Bill Apton, photography & Sally Labioda, kelp and pine needle baskets

Bill Apton & Sally Labioda

Exhibit of photography & kelp and pine needle baskets


Opening Reception: Saturday, May 2, 2015, 5:00 p.m.; exhibit remains through June 2

Dolphin Gallery

free

The May 2015 exhibit at The Dolphin Gallery features Bill Apton and Sally Labioda. The opening night reception is on Saturday, May 2 from 5:00 p.m. to 7:00 p.m. and the show runs through Tuesday, June 2.

Bill Apton

As a professional photographer, Bill Apton has honed his photographic skills in pursuit of capturing the quintessential quality of a visual image at one moment in time, what French photographer Henri Carter-Bresson, the father of photojournalism, called the “decisive moment.” This show, entitled Chasing the Perfect Image, will be a retrospective look at his 50 year quest.

Barn, photo by Bill Apton

From powerful straight-on images to digital collages and infrared techniques that are not visible to the human eye, Apton expresses his considerable talent through a variety of techniques. Any visitor to his virtual gallery (www.aptonphoto.com) will immediately recognize his intent.

Among the many accomplished photographers on the scenic California Coast, his work stands out. His wife Holly says, “It is through Bill’s photography that he expresses his deep sensitivity and his appreciation of beauty.”

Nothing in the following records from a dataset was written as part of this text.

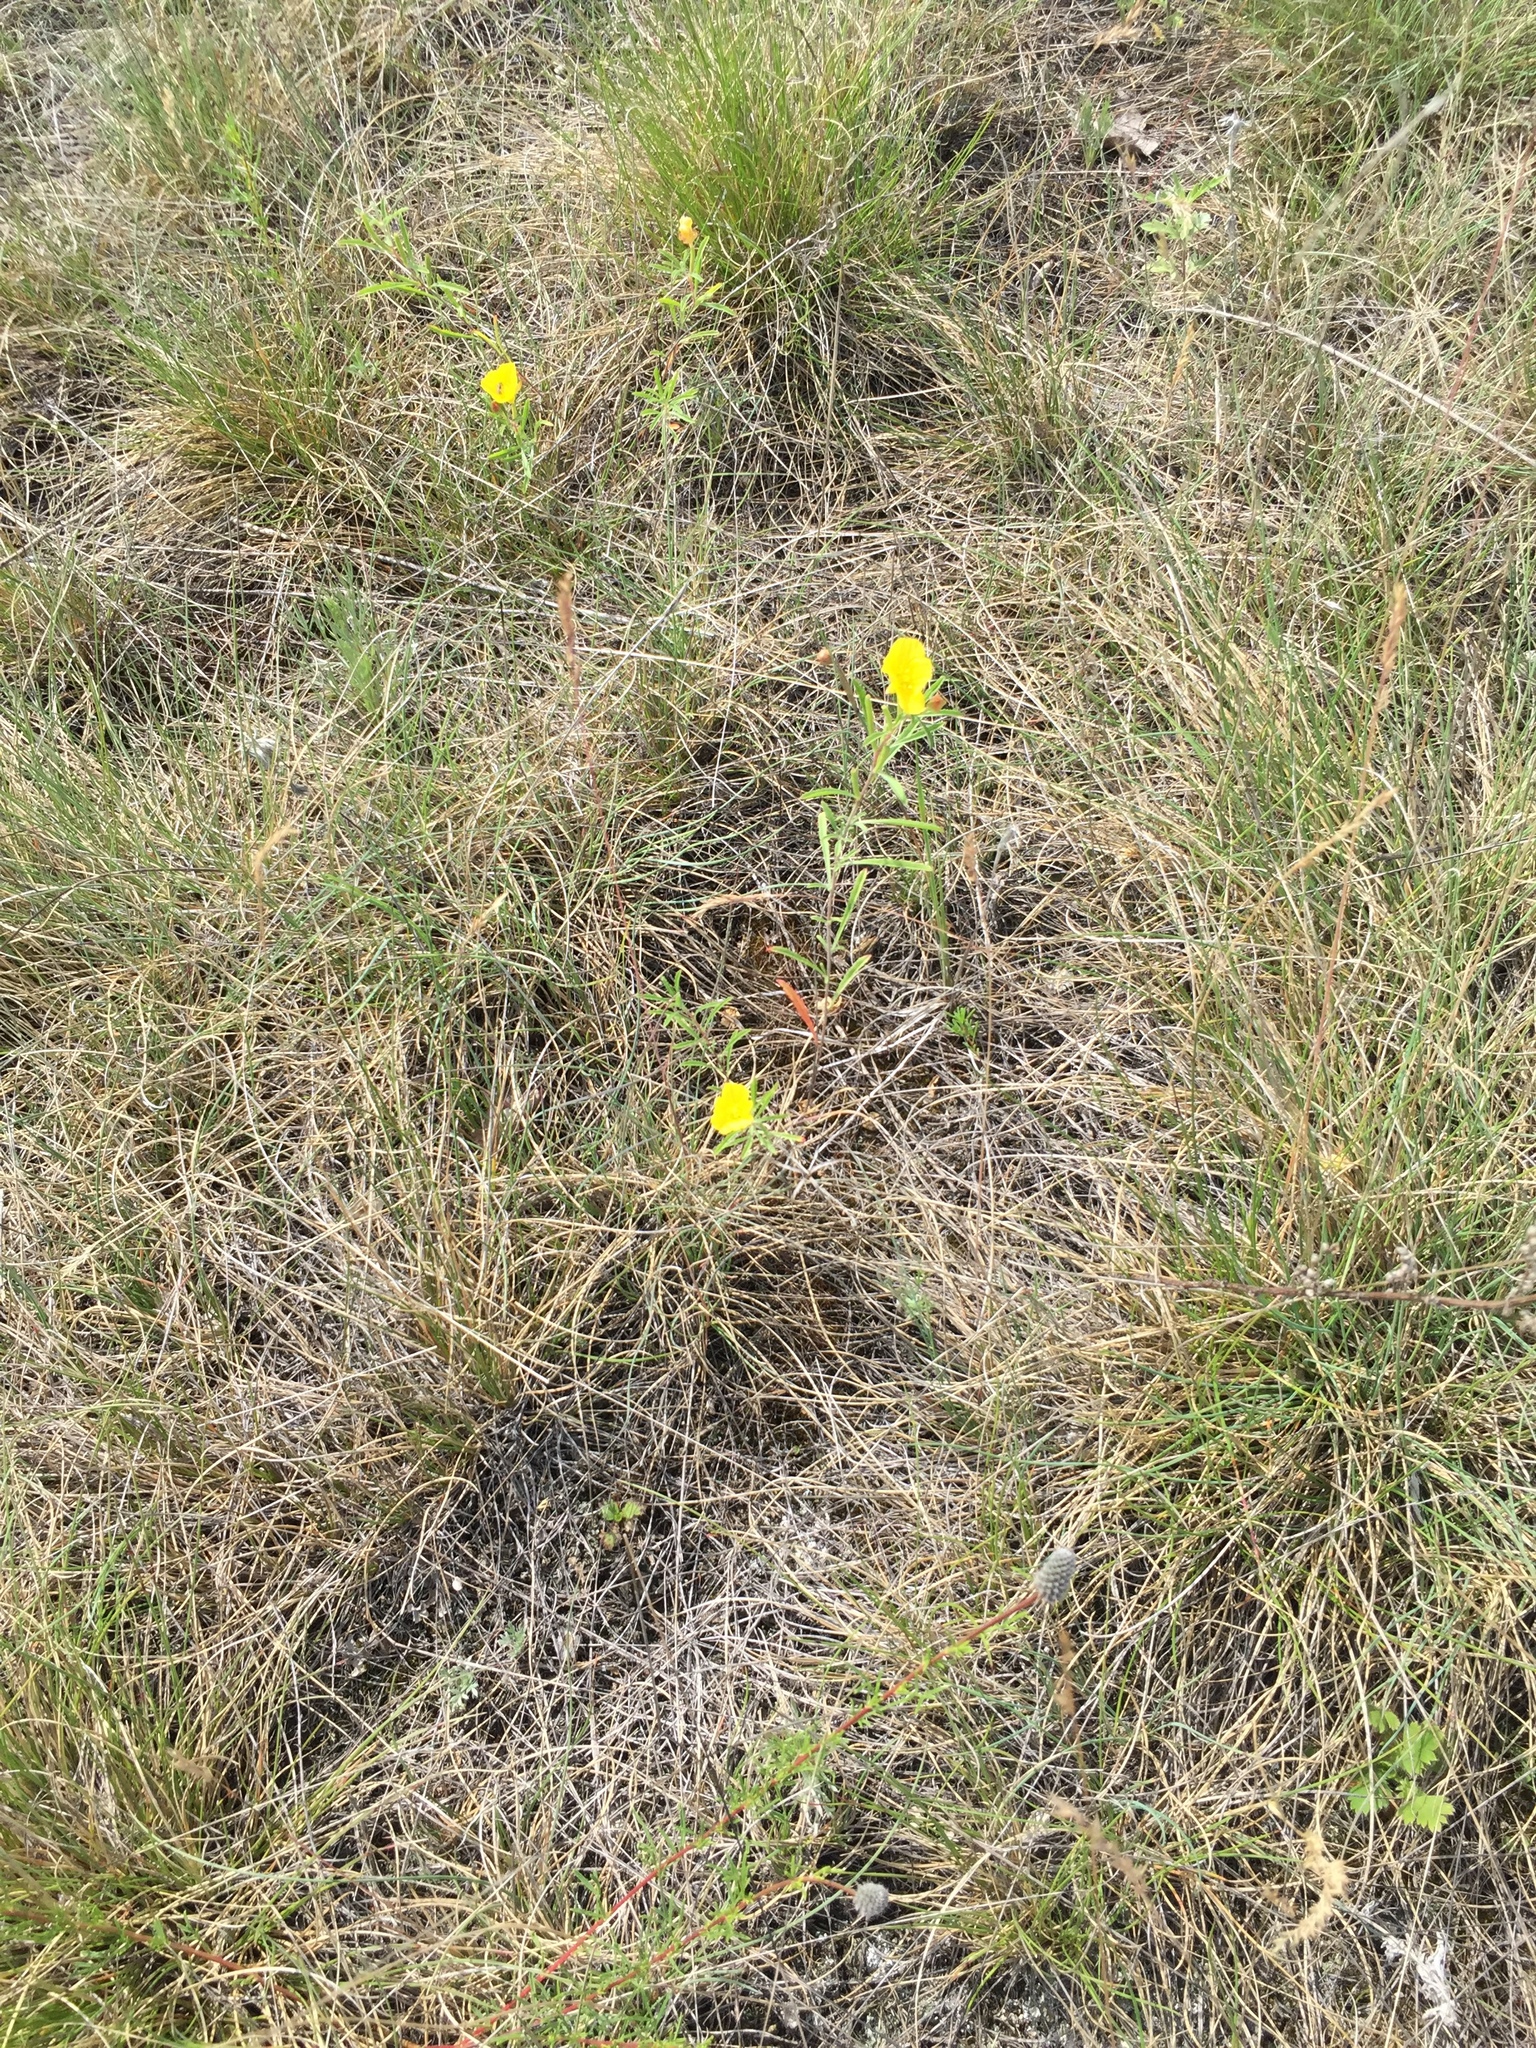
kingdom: Plantae
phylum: Tracheophyta
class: Magnoliopsida
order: Myrtales
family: Onagraceae
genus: Oenothera
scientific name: Oenothera serrulata
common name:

His story began when he was eight years old and picked up his first camera, a Kodak Brownie Hawkeye. His methods evolved along with technology, embracing the changes and freedom the digital age provided. Although he sometimes misses the magic of a dark room, he does not miss carrying around three camera bodies loaded with different films and a range of lenses and filters.

Point Arena Lighthouse, photo by Bill Apton

Apton majored in photography at the Rochester Institute of Technology. After a stint in the Army, where he developed the film from the war-torn Vietnam front, he moved to San Francisco where he had a successful commercial photography business for many years. He now works from what he calls a dream studio at his home in Anchor Bay.

When he first arrived in 2002, he undertook a project that became The Mendonomans – The People, The Land. Initially, he sought to chronicle local artists, but the effort eventually evolved into a documentary. The scenes recall the photo essays found in weekly photo magazines like Colliers, Look and Life, which he pored over as a youngster. It took over one year, 241 rolls of film, countless phone calls and over 11,000 miles of travel to complete the task.

Apton’s work has appeared previously at the Dolphin Gallery in 2012 and at a retrospective show called The First Hundred Years in the Burnett Gallery at Gualala Arts Center in 2009.

Sally Labioda

Ever since snowbound winter days during her childhood in Michigan, Sally Labioda has been working with her hands to create interesting pieces whether she was knitting, weaving or shaping found materials. So it was logical once she moved to the Mendocino coast for her to see the artistic possibilities in kelp.

Basket, by Sally Labioda

17 years ago she started using this unusual material in creative and unexpected ways. One example is the kelp basket that won the Judge’s Award in an Art in the Redwoods show and the kelp Christmas tree that captured first place in a Festival of Trees contest.

Her work builds on the earth tones of the raw material with highlights of other foraged objects such as beads, pine needles and abalone shell. Her intent is to use locally found materials in an ecofriendly manner. For that reason she waits until the kelp had dried out and is no longer contributing to the bio system before collecting it.

In both her kelp and her pine needle work, Labioda produces organic sculptures, rather than functional baskets. The process she uses requires wetting the collected strips and forming the kelp in a variety of fluid forms suggestive of the sea from which it came. Since each creation has individual characteristics based on the way it dries, Labioda often has to rework the elements several times before achieving the desired effect. Treating the finished piece with beeswax enhances the color and helps preserve it.

She has had pieces on display at the Dolphin Gallery but this is her first two-person show there. She is no stranger to the local art scene and has participated in several Art in the Redwoods and is one of a group of area artists who annually assemble a three-week collection around Labor Day weekend called Rogue Wave.

For over 20 years she has been teaching school in both Sonoma and Mendocino counties. She currently teaches at Manchester School and lives in Anchor Bay with her husband Kevin and their dog Kai.